== PAGE EXTRACT ==
Logging
Important: These docs are for the outdated Jets 5 versions and below. For the latest Jets docs: docs.rubyonjets.com
Formatter
The default logger foramtter does not prefix a timestamp. This is pretty much the default.
config/environments/development.rb
Jets.application.configure do
config.logger.formatter = ActiveSupport::Logger::SimpleFormatter.new
config.logging.event = false # dont show large event in local development logging
end
The reason a timestamp is not prefix by default is that it makes for cleaner logging output locally. Remotely, on AWS lambda the jets logs
command will include the timestamp already from the CloudWatch event item. So the timestamp is not needed.
That being said, if you want a timestamp to be prefixed, you can use this:
config/environments/development.rb
Jets.application.configure do
config.logger.formatter = Logger::Formatter.new # has timestamps
config.logging.event = false # dont show large event in local development logging
end
The config.logging.event
tells Jets whether or not to log the Lambda event payload. In development it’s configured to false. In production, it’s configured to true, so you can see it for debugging on Lambda.

== WHAT YOU WILL DO ==
a. Answer these questions using the logging page:
(i) Which Jets versions is the page written for?
(ii) Which formatter does the page give for prefixing a timestamp?
(iii) How is config.logging.event set in production?
b. Rewrite the paragraph of the logging page that begins "The reason a timestamp" as a short bulleted list that keeps its main facts.
c. Reproduce the part of the logging page starting at "That being said, if" and ending at "debugging on Lambda.".
Rely only on the logging page above.

Collected data:
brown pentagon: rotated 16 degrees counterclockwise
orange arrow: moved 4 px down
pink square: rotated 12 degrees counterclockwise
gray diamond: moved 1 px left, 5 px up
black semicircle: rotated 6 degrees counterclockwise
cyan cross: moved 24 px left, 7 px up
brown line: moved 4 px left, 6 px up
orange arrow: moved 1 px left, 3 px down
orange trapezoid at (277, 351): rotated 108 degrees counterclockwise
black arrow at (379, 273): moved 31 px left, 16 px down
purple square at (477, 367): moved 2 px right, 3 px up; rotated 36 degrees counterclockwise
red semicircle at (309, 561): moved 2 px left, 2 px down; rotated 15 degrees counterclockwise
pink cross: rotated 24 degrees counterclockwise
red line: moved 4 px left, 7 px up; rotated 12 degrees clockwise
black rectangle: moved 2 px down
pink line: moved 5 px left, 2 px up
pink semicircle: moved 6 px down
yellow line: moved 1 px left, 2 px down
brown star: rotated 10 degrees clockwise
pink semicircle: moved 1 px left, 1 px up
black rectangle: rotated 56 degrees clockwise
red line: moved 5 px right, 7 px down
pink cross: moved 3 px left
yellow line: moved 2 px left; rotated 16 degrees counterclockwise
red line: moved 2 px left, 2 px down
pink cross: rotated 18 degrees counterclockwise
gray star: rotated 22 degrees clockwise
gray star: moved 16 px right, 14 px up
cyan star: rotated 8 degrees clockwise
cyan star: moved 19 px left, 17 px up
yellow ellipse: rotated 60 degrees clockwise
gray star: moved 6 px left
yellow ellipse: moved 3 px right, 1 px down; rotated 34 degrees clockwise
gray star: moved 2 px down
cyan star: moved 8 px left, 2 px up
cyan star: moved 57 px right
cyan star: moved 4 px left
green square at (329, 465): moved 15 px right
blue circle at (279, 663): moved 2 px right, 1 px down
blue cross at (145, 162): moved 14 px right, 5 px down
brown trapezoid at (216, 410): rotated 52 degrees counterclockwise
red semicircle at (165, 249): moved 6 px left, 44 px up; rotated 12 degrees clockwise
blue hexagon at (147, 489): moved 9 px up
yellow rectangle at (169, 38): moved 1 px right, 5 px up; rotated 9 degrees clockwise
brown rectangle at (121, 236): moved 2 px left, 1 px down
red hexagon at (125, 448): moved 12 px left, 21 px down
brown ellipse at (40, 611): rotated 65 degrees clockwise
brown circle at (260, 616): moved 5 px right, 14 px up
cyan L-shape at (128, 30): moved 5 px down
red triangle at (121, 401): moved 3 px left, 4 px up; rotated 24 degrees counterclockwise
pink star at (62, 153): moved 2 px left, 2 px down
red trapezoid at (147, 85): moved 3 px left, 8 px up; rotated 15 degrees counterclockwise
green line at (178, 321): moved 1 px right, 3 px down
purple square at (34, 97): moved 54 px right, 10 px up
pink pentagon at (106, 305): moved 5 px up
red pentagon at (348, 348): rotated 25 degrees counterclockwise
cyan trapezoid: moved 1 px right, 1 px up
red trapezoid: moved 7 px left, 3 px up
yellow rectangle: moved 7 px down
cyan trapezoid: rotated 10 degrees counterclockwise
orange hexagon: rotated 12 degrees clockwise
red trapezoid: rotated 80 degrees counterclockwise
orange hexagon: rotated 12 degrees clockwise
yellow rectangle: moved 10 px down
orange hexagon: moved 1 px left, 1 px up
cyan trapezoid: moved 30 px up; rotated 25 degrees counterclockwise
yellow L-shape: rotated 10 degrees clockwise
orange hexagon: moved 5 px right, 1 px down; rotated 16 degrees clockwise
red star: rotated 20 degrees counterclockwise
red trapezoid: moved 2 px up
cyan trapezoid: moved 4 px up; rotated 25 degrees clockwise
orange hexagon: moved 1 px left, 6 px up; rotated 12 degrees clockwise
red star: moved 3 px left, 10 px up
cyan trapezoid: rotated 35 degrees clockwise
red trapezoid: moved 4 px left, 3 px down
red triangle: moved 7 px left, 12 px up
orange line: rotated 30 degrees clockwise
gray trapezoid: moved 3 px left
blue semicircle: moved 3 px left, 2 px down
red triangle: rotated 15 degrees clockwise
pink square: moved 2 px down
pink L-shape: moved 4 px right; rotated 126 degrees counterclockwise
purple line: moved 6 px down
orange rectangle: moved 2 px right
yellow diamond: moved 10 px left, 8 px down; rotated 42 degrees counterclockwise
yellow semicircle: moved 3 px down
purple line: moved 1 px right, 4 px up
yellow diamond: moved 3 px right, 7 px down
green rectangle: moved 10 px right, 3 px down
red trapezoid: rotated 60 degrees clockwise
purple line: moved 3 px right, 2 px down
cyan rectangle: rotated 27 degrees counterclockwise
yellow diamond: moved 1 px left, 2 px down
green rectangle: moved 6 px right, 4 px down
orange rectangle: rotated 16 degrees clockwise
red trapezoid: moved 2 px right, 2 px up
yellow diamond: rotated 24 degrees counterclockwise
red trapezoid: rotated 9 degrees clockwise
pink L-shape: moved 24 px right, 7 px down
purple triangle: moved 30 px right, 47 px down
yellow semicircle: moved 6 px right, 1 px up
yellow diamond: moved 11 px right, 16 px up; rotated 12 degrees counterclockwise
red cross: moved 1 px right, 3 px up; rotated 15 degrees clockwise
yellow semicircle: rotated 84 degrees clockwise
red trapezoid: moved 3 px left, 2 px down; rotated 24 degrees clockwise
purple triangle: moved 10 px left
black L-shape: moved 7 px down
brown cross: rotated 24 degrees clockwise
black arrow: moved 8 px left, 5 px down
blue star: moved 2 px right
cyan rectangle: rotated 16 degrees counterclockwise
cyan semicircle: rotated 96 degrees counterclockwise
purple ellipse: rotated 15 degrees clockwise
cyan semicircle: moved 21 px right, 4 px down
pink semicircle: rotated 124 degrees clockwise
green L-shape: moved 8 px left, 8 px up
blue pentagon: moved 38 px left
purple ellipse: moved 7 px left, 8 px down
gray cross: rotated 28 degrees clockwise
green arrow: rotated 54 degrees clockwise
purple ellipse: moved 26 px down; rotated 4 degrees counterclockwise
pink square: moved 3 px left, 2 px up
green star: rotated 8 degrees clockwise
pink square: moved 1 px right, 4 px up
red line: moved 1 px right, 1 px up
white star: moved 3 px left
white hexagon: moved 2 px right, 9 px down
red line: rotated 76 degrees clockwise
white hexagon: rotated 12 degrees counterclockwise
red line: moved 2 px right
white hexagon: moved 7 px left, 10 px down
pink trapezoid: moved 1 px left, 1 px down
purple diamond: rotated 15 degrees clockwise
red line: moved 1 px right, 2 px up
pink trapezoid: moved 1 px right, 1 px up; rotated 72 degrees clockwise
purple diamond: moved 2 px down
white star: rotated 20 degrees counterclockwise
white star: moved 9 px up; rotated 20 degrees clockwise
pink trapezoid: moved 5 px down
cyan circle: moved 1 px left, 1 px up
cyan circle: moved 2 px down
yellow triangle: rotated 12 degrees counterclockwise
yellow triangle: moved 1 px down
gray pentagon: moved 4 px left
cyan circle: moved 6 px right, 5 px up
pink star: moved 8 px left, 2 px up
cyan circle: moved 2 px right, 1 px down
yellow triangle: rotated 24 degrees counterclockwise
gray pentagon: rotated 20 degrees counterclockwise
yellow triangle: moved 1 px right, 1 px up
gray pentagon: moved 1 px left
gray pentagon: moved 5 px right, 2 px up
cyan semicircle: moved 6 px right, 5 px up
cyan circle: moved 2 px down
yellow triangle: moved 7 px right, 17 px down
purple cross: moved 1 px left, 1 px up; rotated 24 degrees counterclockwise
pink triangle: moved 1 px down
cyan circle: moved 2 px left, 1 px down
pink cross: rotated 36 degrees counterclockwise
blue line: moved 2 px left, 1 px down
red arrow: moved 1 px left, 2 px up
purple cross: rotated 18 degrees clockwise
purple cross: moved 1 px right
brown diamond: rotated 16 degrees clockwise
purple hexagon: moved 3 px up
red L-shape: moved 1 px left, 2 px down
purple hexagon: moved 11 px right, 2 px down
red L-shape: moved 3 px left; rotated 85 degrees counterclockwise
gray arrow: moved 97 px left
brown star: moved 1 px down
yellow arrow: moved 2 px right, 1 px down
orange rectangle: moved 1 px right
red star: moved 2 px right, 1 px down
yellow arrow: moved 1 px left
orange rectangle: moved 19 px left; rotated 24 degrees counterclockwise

== YOUR WRITTEN ANSWERS ==
a.
(i) The outdated Jets 5 versions and below.
(ii) Logger::Formatter.new
(iii) It is set to true, so the Lambda event payload can be seen for debugging on Lambda.

b.
- Leaving out the timestamp prefix by default gives cleaner logging output locally.
- On AWS Lambda, the jets logs command already includes the timestamp from the CloudWatch event item.
- So the timestamp prefix is not needed.

c.
That being said, if you want a timestamp to be prefixed, you can use this:
config/environments/development.rb
Jets.application.configure do
config.logger.formatter = Logger::Formatter.new # has timestamps
config.logging.event = false # dont show large event in local development logging
end
The config.logging.event
tells Jets whether or not to log the Lambda event payload. In development it’s configured to false. In production, it’s configured to true, so you can see it for debugging on Lambda.